--- SOURCE ---
--- START ---
Section 2.4         Washington Merger.

 

(a)            Upon the terms and subject to the conditions of this Agreement, at the Washington Merger Effective Time, the Washington Merger Sub shall, pursuant to the provisions of the DLLCA, be merged with and into Washington and the separate limited liability company existence of the Washington Merger Sub shall thereupon cease. Washington shall be the surviving limited liability company in the Washington Merger and shall continue its limited liability company existence under the Laws of the State of Delaware with all of its rights, privileges, powers and franchises unaffected by the Washington Merger. The Washington Merger shall have the effects specified in the DLLCA. From and after the Washington Merger Effective Time, Washington is sometimes referred to herein as the “Surviving Company.”

 

(b)            On the Closing Date, Washington shall cause a certificate of merger (the “Washington Certificate of Merger”) to be duly executed and filed with the Secretary of State of the State of Delaware in accordance with Section 18-209 of the DLLCA and shall make all other filings, recordings or publications required under the DLLCA in connection with the Washington Merger. The Washington Merger shall be effective at the time and on the date specified in the Washington Certificate of Merger, as agreed between Georgia and Chicago (such date and time being hereinafter referred to as the “Washington Merger Effective Time”). The effective time of the Blocker Merger Effective Times shall be immediately prior to the Washington Merger Effective Time.

 

(c)            At the Washington Merger Effective Time, the certificate of formation of Washington as in effect immediately prior to the Washington Merger Effective Time shall continue as the certificate of formation of the Surviving Company and the limited liability company agreement of the Washington Merger Sub as in effect immediately prior to the Washington Merger Effective Time shall be the limited liability company agreement of the Surviving Company, except that the name of the Surviving Company shall be “Worldpay Holdco, LLC”, in each case, until thereafter changed or amended as provided therein or by applicable Law.

 

32

 

 

(d)            Unless otherwise determined by Georgia prior to the Washington Merger Effective Time, the officers of the Washington Merger Sub immediately prior to the Washington Merger Effective Time shall be the officers of the Surviving Company and will hold office until their successors are duly elected or appointed and qualified in the manner provided in the limited liability company agreement of the Surviving Company or as otherwise provided by Law, or until their earlier death, resignation or removal. The Surviving Company shall be member-managed and shall not have managers or board of managers, unless otherwise determined by Georgia in its sole discretion.

 

(e)            Effect on Equity Interests of Washington.
--- END ---
--- STATED GOAL A ---
Please reproduce the rows word for word, beginning with the line that contains "scientific name: Aesculus californica" and continuing through the final line of the rows, including both ends.

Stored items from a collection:
--- START ---
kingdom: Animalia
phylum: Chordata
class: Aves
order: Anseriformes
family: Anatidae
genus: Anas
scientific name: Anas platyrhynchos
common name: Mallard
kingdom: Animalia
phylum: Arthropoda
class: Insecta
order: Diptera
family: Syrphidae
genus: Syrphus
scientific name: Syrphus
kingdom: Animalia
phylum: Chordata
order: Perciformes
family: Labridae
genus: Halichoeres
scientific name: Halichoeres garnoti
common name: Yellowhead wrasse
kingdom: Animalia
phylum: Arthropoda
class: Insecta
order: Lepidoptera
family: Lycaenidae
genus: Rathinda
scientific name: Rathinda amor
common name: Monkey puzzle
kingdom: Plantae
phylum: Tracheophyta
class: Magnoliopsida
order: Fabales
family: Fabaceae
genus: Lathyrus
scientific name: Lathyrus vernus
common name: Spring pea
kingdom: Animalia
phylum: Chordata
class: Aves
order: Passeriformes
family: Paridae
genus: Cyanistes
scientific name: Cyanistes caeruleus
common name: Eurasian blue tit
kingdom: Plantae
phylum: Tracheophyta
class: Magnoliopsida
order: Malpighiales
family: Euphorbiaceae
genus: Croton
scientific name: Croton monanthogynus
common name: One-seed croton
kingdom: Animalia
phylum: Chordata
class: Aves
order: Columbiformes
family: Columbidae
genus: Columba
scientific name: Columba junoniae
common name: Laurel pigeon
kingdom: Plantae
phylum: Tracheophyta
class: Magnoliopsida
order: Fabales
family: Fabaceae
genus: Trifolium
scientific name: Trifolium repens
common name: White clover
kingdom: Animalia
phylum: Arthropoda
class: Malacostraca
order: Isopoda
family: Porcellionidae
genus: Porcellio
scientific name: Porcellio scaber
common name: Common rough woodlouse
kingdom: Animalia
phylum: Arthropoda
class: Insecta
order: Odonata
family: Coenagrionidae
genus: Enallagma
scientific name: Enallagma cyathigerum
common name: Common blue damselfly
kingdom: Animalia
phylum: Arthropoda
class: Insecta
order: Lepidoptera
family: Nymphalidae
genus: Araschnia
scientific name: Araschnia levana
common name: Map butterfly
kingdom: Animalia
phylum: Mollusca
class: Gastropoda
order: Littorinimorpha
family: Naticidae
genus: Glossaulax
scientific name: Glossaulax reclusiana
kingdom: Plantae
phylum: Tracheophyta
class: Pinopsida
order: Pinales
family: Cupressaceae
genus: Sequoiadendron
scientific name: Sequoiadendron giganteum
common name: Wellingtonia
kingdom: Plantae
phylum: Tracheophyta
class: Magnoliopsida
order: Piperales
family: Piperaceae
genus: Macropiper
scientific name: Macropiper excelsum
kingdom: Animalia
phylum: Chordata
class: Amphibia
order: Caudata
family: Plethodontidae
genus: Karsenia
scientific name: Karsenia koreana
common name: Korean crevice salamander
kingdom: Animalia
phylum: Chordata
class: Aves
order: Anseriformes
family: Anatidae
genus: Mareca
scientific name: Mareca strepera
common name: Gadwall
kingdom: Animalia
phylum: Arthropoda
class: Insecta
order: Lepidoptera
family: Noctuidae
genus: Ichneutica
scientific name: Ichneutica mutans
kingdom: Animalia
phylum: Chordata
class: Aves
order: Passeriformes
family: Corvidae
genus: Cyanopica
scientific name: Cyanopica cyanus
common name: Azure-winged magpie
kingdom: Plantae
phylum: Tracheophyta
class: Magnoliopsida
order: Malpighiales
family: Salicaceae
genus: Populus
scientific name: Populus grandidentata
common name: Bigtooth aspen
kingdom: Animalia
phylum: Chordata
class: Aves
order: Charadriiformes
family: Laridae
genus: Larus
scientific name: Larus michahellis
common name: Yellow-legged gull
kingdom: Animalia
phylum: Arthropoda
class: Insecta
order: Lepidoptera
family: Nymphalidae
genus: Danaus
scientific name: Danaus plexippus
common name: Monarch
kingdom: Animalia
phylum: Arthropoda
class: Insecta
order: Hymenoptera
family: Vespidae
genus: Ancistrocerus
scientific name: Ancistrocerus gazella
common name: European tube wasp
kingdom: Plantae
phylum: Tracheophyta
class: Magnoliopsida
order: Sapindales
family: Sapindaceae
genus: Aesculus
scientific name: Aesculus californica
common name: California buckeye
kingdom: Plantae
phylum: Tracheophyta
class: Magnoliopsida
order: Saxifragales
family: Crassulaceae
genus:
--- END ---
--- STATED GOAL B ---
Using the merger section, state for each statement below whether it agrees with the text. Answer yes or no, and quote the words that decide it.
(i) The Washington Merger Sub is the surviving limited liability company in the Washington Merger.
(ii) The certificate of merger is to be filed with the Secretary of State of the State of Delaware.
(iii) The Surviving Company will be named "Washington Holdco, LLC".

--- ANSWER A ---
scientific name: Aesculus californica
common name: California buckeye
kingdom: Plantae
phylum: Tracheophyta
class: Magnoliopsida
order: Saxifragales
family: Crassulaceae
genus:

--- ANSWER B ---
(i) No: "Washington shall be the surviving limited liability company in the Washington Merger"
(ii) Yes: "filed with the Secretary of State of the State of Delaware"
(iii) No: "the name of the Surviving Company shall be “Worldpay Holdco, LLC”"